Richard Shulze will never forget the tornado that forever changed his life. A successful businessman who owned and operated a chain of high-end, very profitable electronics stores in the upper Midwestern United States, life was good for Richard. Actually, it was great. But, in a matter of minutes, his well-ordered world was turned upside down as a fierce storm ripped through his town, severely damaging his largest store and warehouse containing the bulk of his inventory.
In the blink of an eye, a thriving business was reduced to rubble. Ambitious dreams quickly transformed to painful realities. And is often the case when unexpected change descends upon us, Richard was left with a choice. He could fixate on his bad luck and formulate reasons why he should give in to the situation. Or, he could choose to push in a new direction and pursue the opportunities hidden amidst the rubble of his former reality
Richard chose the latter approach and decided to have a tornado sale. Repairing the inventory they could and offering everything at a discount, Richard and his team opened the doors of every undamaged store and warehouse to the public. People were even invited to pick items right off the shelves.
The simplified structure and deep discounts turned out to be a smashing success. Every one of his stores and warehouses reported lines of people eager to find a deal. And when Richard tallied the results at the end of the day, the unexpected tornado sale proved to be the most profitable day in his company’s history.
But the important point is, the money was not the real treasure Richard discovered in the rubble wrought by unexpected change that day. Rather, it was the realization that the status quo, represented by his old business model of offering high price, high end products through standard selling strategies and traditional storefronts, was good but not necessarily great. As the success of his one day tornado sale confirmed, selling quality goods at discount prices to the general public using a simple warehouse approach proved even better. So Richard took the bold step of changing the way he did business permanently. And the rest is history.
Today, Best Buy is the single largest discount electronics retailer in the world, boasting over 1000 stores. Richard Shulze’s willingness to embrace the opportunities created by change demonstrates first-hand it is not change itself that dictates the results you get, but instead, the way you choose to respond to change that makes all the difference.
People in the business community spend a lot of time and energy thinking about how to differentiate their product, prepare themselves to capitalize on emerging markets and compete successfully against tough rivals. But for all the positioning and posturing, little time is spent thinking about how to address the most dangerous threat to opportunity of all: the status quo.

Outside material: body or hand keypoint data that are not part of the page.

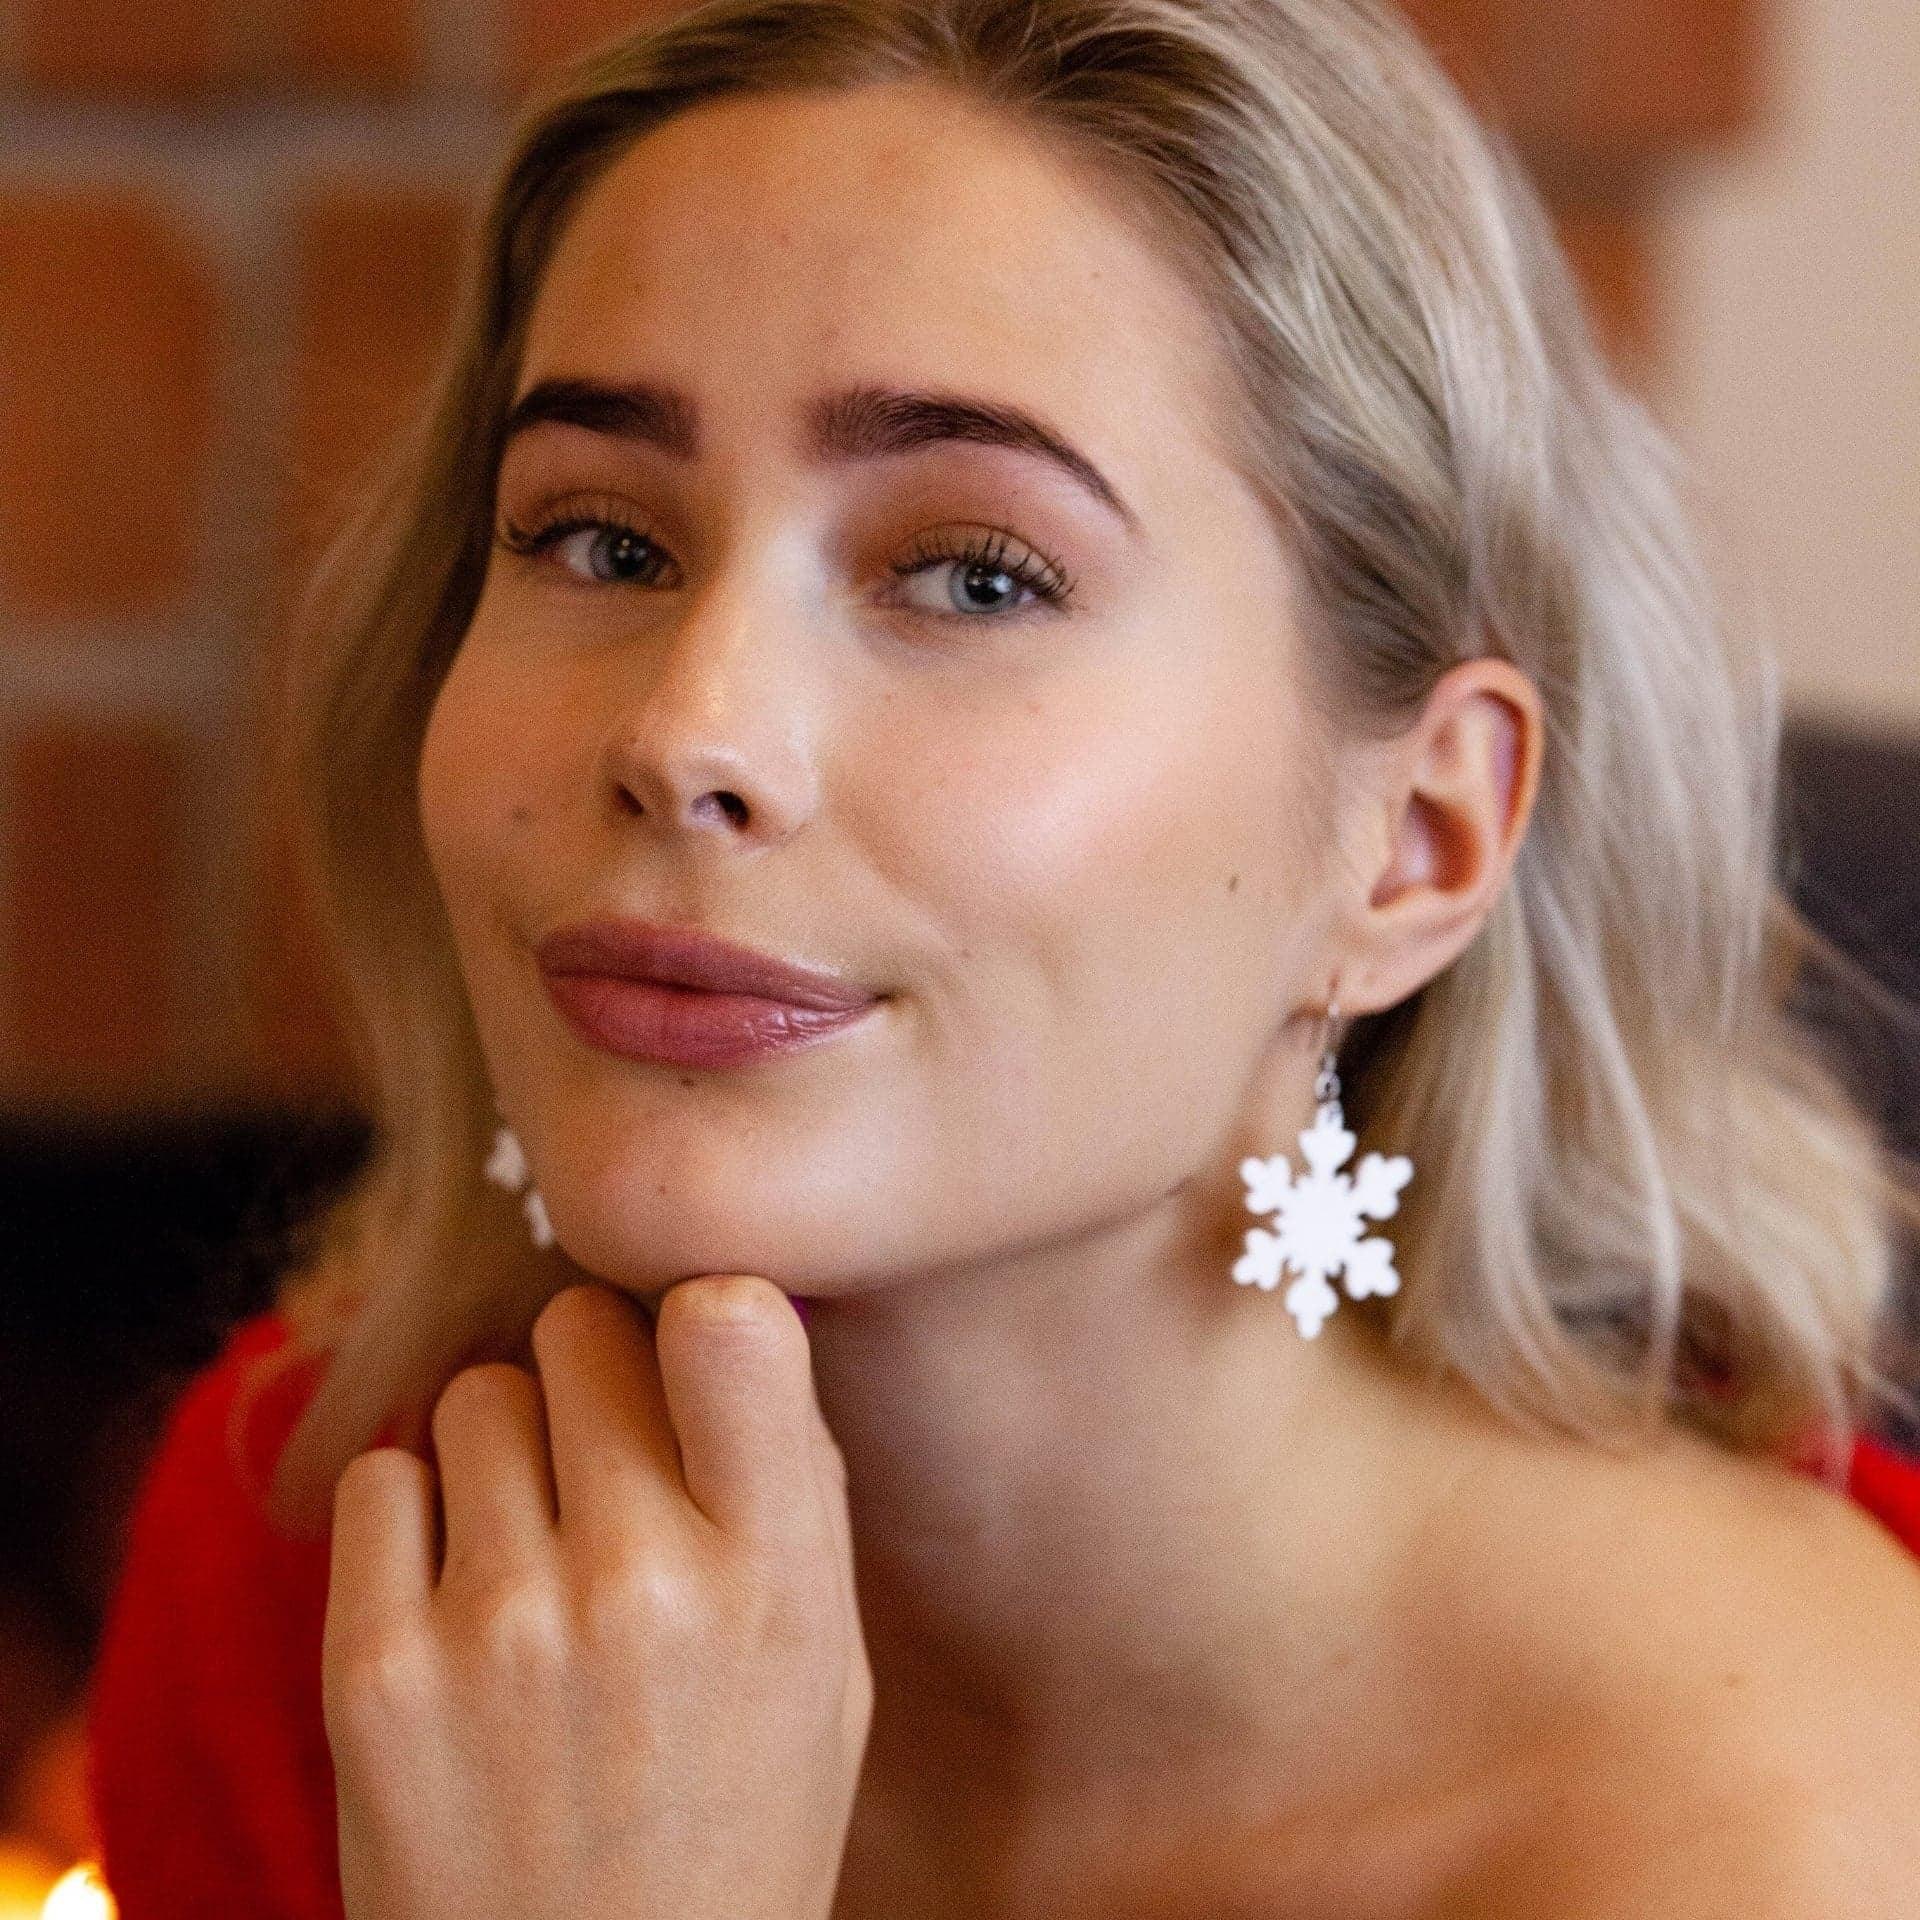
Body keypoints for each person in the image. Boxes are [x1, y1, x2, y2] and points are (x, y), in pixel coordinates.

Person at [84, 0, 1920, 1914]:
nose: (689, 732)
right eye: (601, 542)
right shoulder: (331, 1569)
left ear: (1415, 843)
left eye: (976, 574)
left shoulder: (1781, 1839)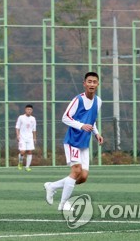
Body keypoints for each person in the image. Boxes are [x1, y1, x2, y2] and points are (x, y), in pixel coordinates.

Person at [44, 71, 104, 210]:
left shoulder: (98, 101)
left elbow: (92, 120)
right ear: (84, 84)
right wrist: (81, 126)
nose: (92, 84)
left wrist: (96, 133)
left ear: (98, 84)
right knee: (76, 170)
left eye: (94, 82)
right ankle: (63, 204)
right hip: (73, 141)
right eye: (89, 81)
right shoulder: (78, 99)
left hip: (84, 143)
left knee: (82, 177)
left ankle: (52, 186)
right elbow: (65, 117)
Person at [15, 104, 37, 171]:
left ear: (32, 110)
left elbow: (34, 129)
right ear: (25, 110)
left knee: (30, 151)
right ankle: (20, 163)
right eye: (28, 109)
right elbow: (17, 127)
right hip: (22, 137)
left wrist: (34, 138)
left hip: (30, 138)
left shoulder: (33, 119)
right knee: (22, 151)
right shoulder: (21, 117)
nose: (29, 111)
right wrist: (17, 135)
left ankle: (27, 166)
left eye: (30, 109)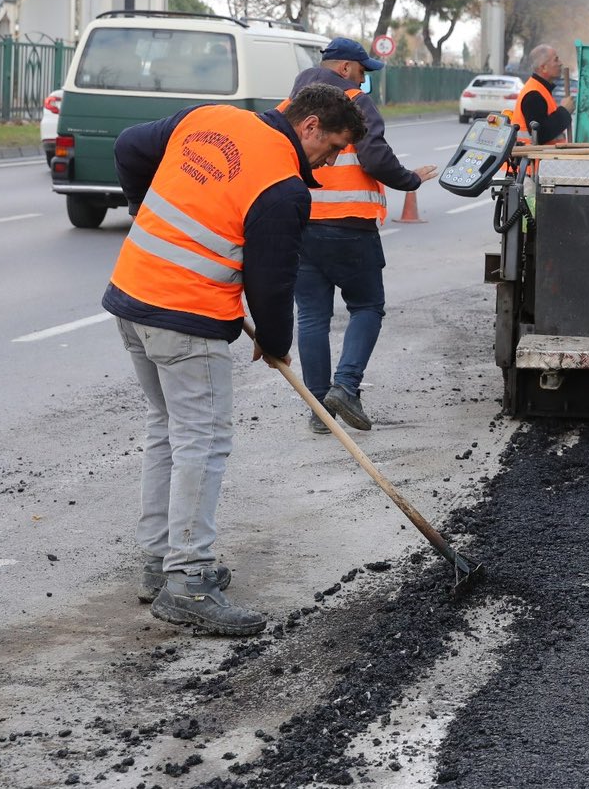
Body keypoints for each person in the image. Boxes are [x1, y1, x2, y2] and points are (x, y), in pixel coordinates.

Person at [104, 84, 365, 637]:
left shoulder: (212, 117)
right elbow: (271, 283)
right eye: (335, 147)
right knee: (202, 439)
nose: (333, 160)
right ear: (311, 125)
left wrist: (142, 209)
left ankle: (160, 561)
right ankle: (190, 579)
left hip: (132, 293)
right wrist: (274, 342)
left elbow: (129, 146)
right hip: (185, 315)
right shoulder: (283, 185)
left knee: (168, 429)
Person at [289, 38, 441, 436]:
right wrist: (409, 179)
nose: (365, 78)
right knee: (367, 306)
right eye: (362, 69)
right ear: (344, 68)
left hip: (302, 222)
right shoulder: (354, 101)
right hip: (350, 223)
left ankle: (319, 409)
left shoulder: (293, 105)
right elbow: (374, 156)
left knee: (311, 316)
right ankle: (346, 387)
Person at [512, 44, 575, 149]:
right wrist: (564, 111)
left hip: (540, 162)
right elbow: (540, 135)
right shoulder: (533, 94)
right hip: (532, 163)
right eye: (556, 60)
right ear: (543, 67)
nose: (560, 63)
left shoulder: (540, 89)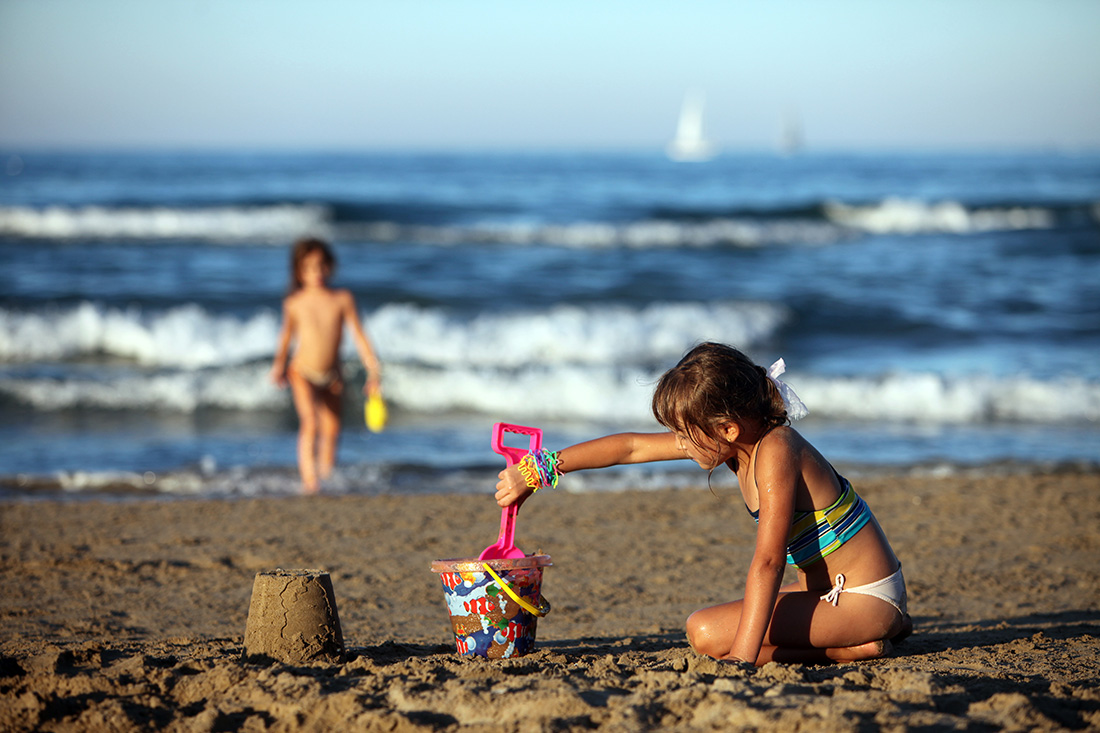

Admittedly, change is a tough adversary. If for no other reason than there are almost always more defenders of the status quo than there are proponents of change. This makes the status quo particularly difficult to beat as we humans are creatures of habit. We like predictability. We like certainty. We like routines. If we have done something a certain way for a long time, it’s difficult to imagine doing something differently in the future. Especially if what we’ve done has contributed to our past success.
So what can we do to help ourselves overcome our bias to play it safe and stay put when facing an opportunity to chart a new path forward? Here are three ideas to get you started:
- Build a case for change: To overcome the fear of change, there has to be a future that’s compelling enough to make it worth the potential pain of changing. You have to provide others with a clear vision of why things will be better by moving from the current “as is” to the desired “to be.”
- Build Trust: If you are going to ask others to join you in your mission to defeat the status quo, you’ll have to first convince them you can be trusted. It’s unfair and unrealistic to expect others to leave the safety of their familiar harbor and sail into the unchartered ocean of change if they don’t trust the one leading them on the journey.
- Build consensus: If there is one area where we routinely fall right into the status quo’s trap it is in failing to build consensus. As leaders, we often march in, present our solution, and move on. This only causes increased angst and proliferates dissatisfaction. By taking the time to build consensus, we guard ourselves from inviting others to revolt against change. Preventing the seeds of dissension and doubt from taking root and blossoming.
The status quo is a dangerous foe. But it is your responsibility as a leader to help others understand why sticking with business as usual is riskier than not changing at all. You have to provide those around you with a clear, coherent and compelling argument of why complacency is even more dangerous than taking a bold leap in a new direction. You have to help others see how the status quo is the assassin of opportunity.